Home / Publications / Scientific publications / Scientific Papers 2008 / Presumptive tremorgenic mycotoxicosis in a dog in New Zealand, after eating mouldy walnuts

Presumptive tremorgenic mycotoxicosis in a dog in New Zealand, after eating mouldy walnuts

Presumptive tremorgenic mycotoxicosis in a dog in New Zealand, after eating mouldy walnuts. Munday JS, Thompson D, Finch SC, Babu JV, Wilkins AL, di Menna ME, Miles CO. New Zealand Veterinary Journal 2008;56(3):145–8

CASE HISTORY:

A 1-year-old, intact male Labrador-cross dog vomited after eating walnuts that had been on the ground for 5 months. The dog then developed tremors, ataxia, increased salivation, and hyperaesthesia.

CLINICAL FINDINGS:

The dog had marked generalised tremors, ataxia and a temperature of 39.9 degrees C. Both pupils were of normal size and normally responsive to light.

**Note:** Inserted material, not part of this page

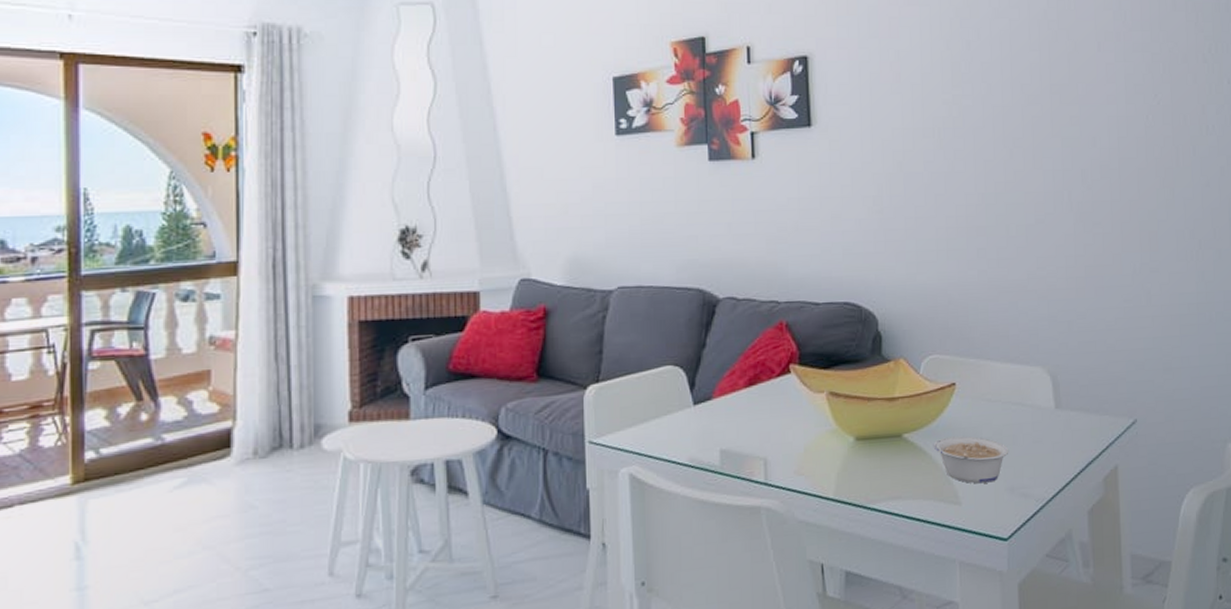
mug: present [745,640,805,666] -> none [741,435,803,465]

Vomiting was induced, and walnut shell was visible in the vomitus.

DIAGNOSIS:

Due to the sudden onset of tremors, lack of exposure to other convulsive toxins, and the evidence of ingestion of walnuts, the provisional diagnosis was tremorgenic mycotoxicosis. The dog was treated symptomatically, and made a full recovery over 18 hours. Tremorgenic mycotoxins were detected within walnuts collected from the dog's environment.

CLINICAL RELEVANCE:

Fungi that produce tremorgenic mycotoxins are present in New Zealand. Intoxication should be suspected in dogs that suddenly develop muscle tremors, especially if there is a history of ingestion of mouldy food 2-3 hours prior to the development of tremors.